Work instruction :: Please give every line of text in the listing as a JSON list of strings, one string per line, with blank lines left out. Leave the pictures out of the answer.
[Opening Dataset extract section]
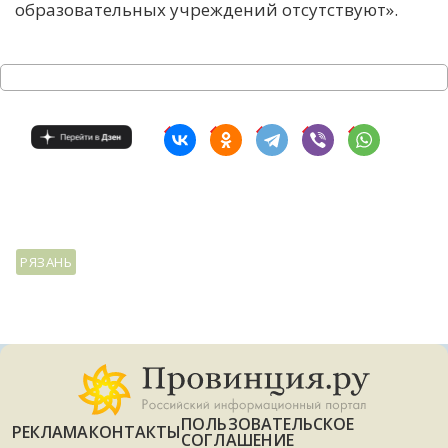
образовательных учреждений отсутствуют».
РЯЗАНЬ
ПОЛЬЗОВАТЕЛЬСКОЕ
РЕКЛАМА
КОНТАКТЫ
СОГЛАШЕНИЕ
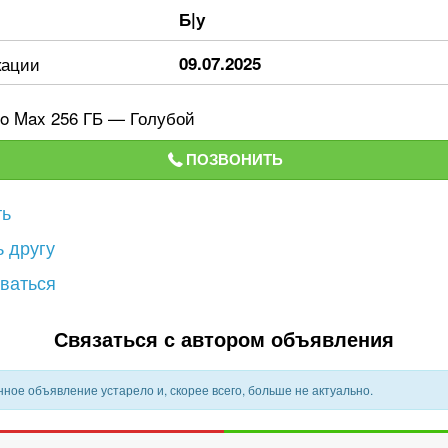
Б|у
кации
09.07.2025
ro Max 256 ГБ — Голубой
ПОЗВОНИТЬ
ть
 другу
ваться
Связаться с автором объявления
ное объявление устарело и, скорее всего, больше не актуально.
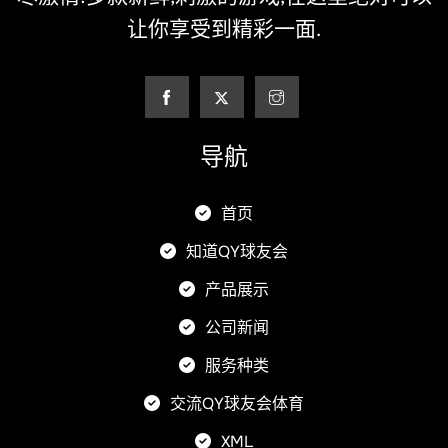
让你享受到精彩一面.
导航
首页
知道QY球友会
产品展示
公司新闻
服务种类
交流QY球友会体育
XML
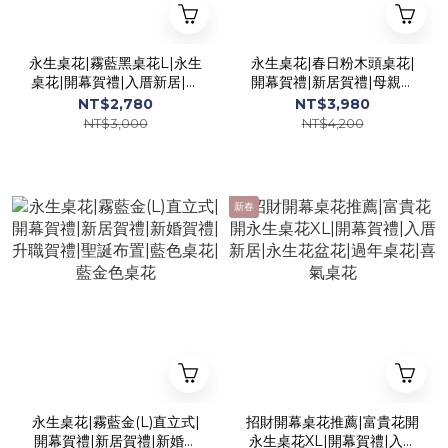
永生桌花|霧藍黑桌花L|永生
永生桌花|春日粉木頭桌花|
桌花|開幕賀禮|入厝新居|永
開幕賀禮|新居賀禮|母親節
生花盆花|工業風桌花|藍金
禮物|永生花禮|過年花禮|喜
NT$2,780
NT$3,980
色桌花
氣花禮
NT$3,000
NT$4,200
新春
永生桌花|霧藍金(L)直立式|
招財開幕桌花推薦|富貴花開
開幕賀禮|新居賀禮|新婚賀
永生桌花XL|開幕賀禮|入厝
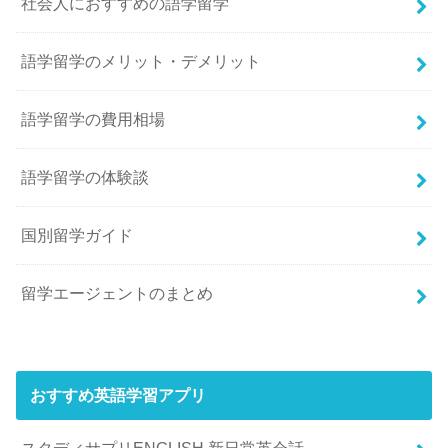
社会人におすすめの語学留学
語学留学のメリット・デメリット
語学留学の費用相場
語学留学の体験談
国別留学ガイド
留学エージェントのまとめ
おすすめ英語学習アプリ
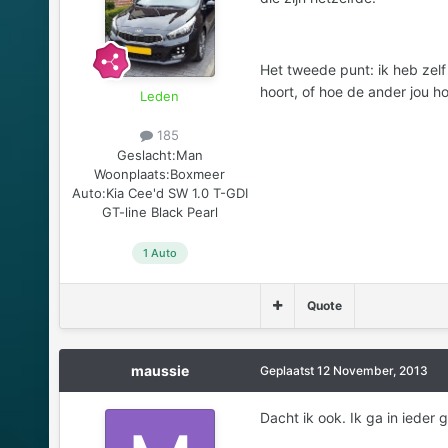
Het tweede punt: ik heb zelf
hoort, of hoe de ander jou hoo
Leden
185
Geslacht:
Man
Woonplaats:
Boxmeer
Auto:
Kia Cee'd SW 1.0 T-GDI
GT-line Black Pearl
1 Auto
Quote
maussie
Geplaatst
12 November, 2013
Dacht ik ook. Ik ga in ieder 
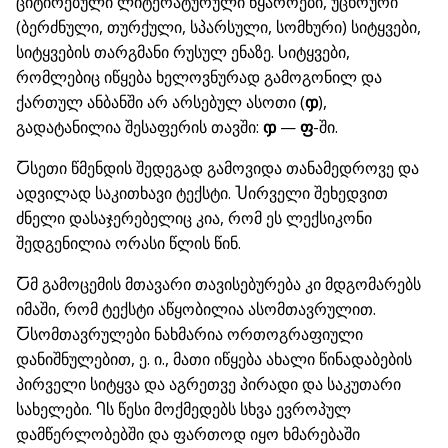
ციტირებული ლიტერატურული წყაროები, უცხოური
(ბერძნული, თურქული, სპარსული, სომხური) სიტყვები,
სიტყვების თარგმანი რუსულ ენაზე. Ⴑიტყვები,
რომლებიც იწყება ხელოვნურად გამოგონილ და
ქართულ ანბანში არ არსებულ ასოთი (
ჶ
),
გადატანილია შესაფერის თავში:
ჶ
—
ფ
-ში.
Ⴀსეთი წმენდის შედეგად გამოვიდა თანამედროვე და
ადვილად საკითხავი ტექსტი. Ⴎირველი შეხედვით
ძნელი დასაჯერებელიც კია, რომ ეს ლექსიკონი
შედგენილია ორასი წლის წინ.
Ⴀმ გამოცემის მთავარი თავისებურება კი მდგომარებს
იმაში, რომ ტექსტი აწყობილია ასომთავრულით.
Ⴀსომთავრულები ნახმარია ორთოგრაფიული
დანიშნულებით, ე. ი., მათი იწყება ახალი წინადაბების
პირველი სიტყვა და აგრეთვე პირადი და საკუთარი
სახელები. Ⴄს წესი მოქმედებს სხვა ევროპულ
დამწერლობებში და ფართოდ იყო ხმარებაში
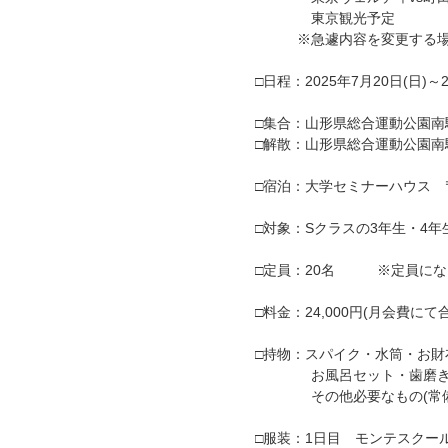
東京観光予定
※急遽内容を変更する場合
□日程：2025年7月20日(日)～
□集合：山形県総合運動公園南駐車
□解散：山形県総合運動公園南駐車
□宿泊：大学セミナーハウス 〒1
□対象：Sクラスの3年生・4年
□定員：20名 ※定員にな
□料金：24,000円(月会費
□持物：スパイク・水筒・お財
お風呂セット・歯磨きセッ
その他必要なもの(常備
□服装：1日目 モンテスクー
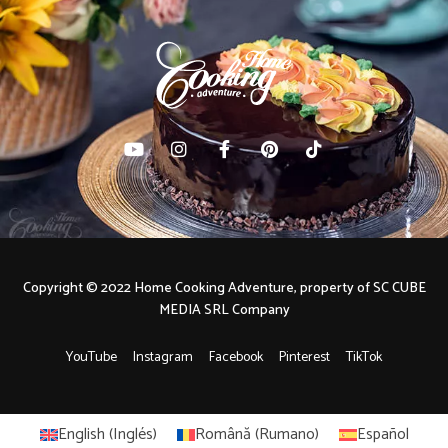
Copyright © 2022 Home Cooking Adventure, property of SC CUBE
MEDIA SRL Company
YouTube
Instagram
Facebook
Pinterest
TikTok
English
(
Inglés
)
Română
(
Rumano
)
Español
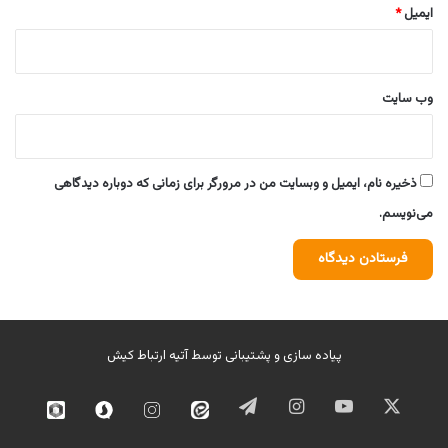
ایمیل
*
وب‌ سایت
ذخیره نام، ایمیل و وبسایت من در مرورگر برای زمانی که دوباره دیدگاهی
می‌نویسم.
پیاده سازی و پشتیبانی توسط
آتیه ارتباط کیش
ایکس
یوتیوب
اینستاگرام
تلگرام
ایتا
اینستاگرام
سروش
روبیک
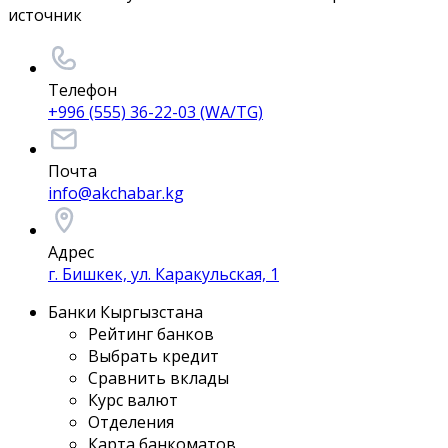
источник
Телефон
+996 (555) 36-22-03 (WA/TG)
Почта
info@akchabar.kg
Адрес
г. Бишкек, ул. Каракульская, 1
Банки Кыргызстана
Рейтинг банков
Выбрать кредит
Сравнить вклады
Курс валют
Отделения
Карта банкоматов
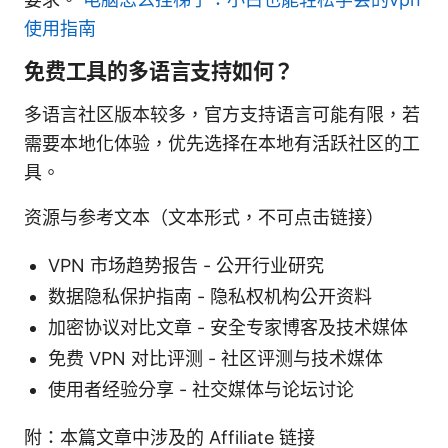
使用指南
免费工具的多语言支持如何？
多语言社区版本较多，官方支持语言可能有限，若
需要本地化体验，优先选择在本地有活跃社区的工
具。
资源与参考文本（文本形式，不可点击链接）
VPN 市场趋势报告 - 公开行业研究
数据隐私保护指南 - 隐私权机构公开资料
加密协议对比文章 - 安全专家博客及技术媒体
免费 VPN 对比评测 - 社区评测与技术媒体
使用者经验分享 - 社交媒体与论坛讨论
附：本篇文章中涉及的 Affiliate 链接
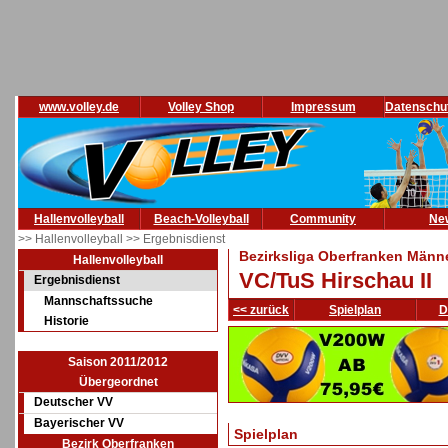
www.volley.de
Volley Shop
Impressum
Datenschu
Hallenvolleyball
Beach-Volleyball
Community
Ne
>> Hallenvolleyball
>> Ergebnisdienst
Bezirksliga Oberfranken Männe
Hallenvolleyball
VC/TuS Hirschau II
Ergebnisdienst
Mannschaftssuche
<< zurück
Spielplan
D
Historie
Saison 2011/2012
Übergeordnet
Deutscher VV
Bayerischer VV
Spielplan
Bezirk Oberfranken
[Closing Dataset extract section]
Solution for this task ::
[
  "образовательных учреждений отсутствуют».",
  "РЯЗАНЬ",
  "ПОЛЬЗОВАТЕЛЬСКОЕ",
  "РЕКЛАМА",
  "КОНТАКТЫ",
  "СОГЛАШЕНИЕ",
  "Б|у",
  "кации",
  "09.07.2025",
  "ro Max 256 ГБ — Голубой",
  "ПОЗВОНИТЬ",
  "ть",
  " другу",
  "ваться",
  "Связаться с автором объявления",
  "ное объявление устарело и, скорее всего, больше не актуально.",
  "让你享受到精彩一面.",
  "导航",
  "首页",
  "知道QY球友会",
  "产品展示",
  "公司新闻",
  "服务种类",
  "交流QY球友会体育",
  "XML",
  "永生桌花|霧藍黑桌花L|永生",
  "永生桌花|春日粉木頭桌花|",
  "桌花|開幕賀禮|入厝新居|永",
  "開幕賀禮|新居賀禮|母親節",
  "生花盆花|工業風桌花|藍金",
  "禮物|永生花禮|過年花禮|喜",
  "NT$2,780",
  "NT$3,980",
  "色桌花",
  "氣花禮",
  "NT$3,000",
  "NT$4,200",
  "新春",
  "永生桌花|霧藍金(L)直立式|",
  "招財開幕桌花推薦|富貴花開",
  "開幕賀禮|新居賀禮|新婚賀",
  "永生桌花XL|開幕賀禮|入厝",
  "社会人におすすめの語学留学",
  "語学留学のメリット・デメリット",
  "語学留学の費用相場",
  "語学留学の体験談",
  "国別留学ガイド",
  "留学エージェントのまとめ",
  "おすすめ英語学習アプリ",
  "Het tweede punt: ik heb zelf",
  "hoort, of hoe de ander jou hoo",
  "Leden",
  "185",
  "Geslacht:",
  "Man",
  "Woonplaats:",
  "Boxmeer",
  "Auto:",
  "Kia Cee'd SW 1.0 T-GDI",
  "GT-line Black Pearl",
  "1 Auto",
  "Quote",
  "maussie",
  "Geplaatst",
  "12 November, 2013",
  "Dacht ik ook. Ik ga in ieder ",
  "ციტირებული ლიტერატურული წყაროები, უცხოური",
  "(ბერძნული, თურქული, სპარსული, სომხური) სიტყვები,",
  "სიტყვების თარგმანი რუსულ ენაზე. Ⴑიტყვები,",
  "რომლებიც იწყება ხელოვნურად გამოგონილ და",
  "ქართულ ანბანში არ არსებულ ასოთი (",
  "ჶ",
  "),",
  "გადატანილია შესაფერის თავში:",
  "ჶ",
  "—",
  "ფ",
  "-ში.",
  "Ⴀსეთი წმენდის შედეგად გამოვიდა თანამედროვე და",
  "ადვილად საკითხავი ტექსტი. Ⴎირველი შეხედვით",
  "ძნელი დასაჯერებელიც კია, რომ ეს ლექსიკონი",
  "შედგენილია ორასი წლის წინ.",
  "Ⴀმ გამოცემის მთავარი თავისებურება კი მდგომარებს",
  "იმაში, რომ ტექსტი აწყობილია ასომთავრულით.",
  "Ⴀსომთავრულები ნახმარია ორთოგრაფიული",
  "დანიშნულებით, ე. ი., მათი იწყება ახალი წინადაბების",
  "პირველი სიტყვა და აგრეთვე პირადი და საკუთარი",
  "სახელები. Ⴄს წესი მოქმედებს სხვა ევროპულ",
  "დამწერლობებში და ფართოდ იყო ხმარებაში",
  "東京観光予定",
  "※急遽内容を変更する場合",
  "□日程：2025年7月20日(日)～",
  "□集合：山形県総合運動公園南駐車",
  "□解散：山形県総合運動公園南駐車",
  "□宿泊：大学セミナーハウス 〒1",
  "□対象：Sクラスの3年生・4年",
  "□定員：20名 ※定員にな",
  "□料金：24,000円(月会費",
  "□持物：スパイク・水筒・お財",
  "お風呂セット・歯磨きセッ",
  "その他必要なもの(常備",
  "□服装：1日目 モンテスクー",
  "Copyright © 2022 Home Cooking Adventure, property of SC CUBE",
  "MEDIA SRL Company",
  "YouTube",
  "Instagram",
  "Facebook",
  "Pinterest",
  "TikTok",
  "English",
  "(",
  "Inglés",
  ")",
  "Română",
  "(",
  "Rumano",
  ")",
  "Español",
  "ایمیل",
  "*",
  "وب‌ سایت",
  "ذخیره نام، ایمیل و وبسایت من در مرورگر برای زمانی که دوباره دیدگاهی",
  "می‌نویسم.",
  "پیاده سازی و پشتیبانی توسط",
  "آتیه ارتباط کیش",
  "ایکس",
  "یوتیوب",
  "اینستاگرام",
  "تلگرام",
  "ایتا",
  "اینستاگرام",
  "سروش",
  "روبیک",
  "источник",
  "Телефон",
  "+996 (555) 36-22-03 (WA/TG)",
  "Почта",
  "info@akchabar.kg",
  "Адрес",
  "г. Бишкек, ул. Каракульская, 1",
  "Банки Кыргызстана",
  "Рейтинг банков",
  "Выбрать кредит",
  "Сравнить вклады",
  "Курс валют",
  "Отделения",
  "Карта банкоматов",
  "使用指南",
  "免费工具的多语言支持如何？",
  "多语言社区版本较多，官方支持语言可能有限，若",
  "需要本地化体验，优先选择在本地有活跃社区的工",
  "具。",
  "资源与参考文本（文本形式，不可点击链接）",
  "VPN 市场趋势报告 - 公开行业研究",
  "数据隐私保护指南 - 隐私权机构公开资料",
  "加密协议对比文章 - 安全专家博客及技术媒体",
  "免费 VPN 对比评测 - 社区评测与技术媒体",
  "使用者经验分享 - 社交媒体与论坛讨论",
  "附：本篇文章中涉及的 Affiliate 链接",
  "www.volley.de",
  "Volley Shop",
  "Impressum",
  "Datenschu",
  "Hallenvolleyball",
  "Beach-Volleyball",
  "Community",
  "Ne",
  ">> Hallenvolleyball",
  ">> Ergebnisdienst",
  "Bezirksliga Oberfranken Männe",
  "Hallenvolleyball",
  "VC/TuS Hirschau II",
  "Ergebnisdienst",
  "Mannschaftssuche",
  "<< zurück",
  "Spielplan",
  "D",
  "Historie",
  "Saison 2011/2012",
  "Übergeordnet",
  "Deutscher VV",
  "Bayerischer VV",
  "Spielplan",
  "Bezirk Oberfranken"
]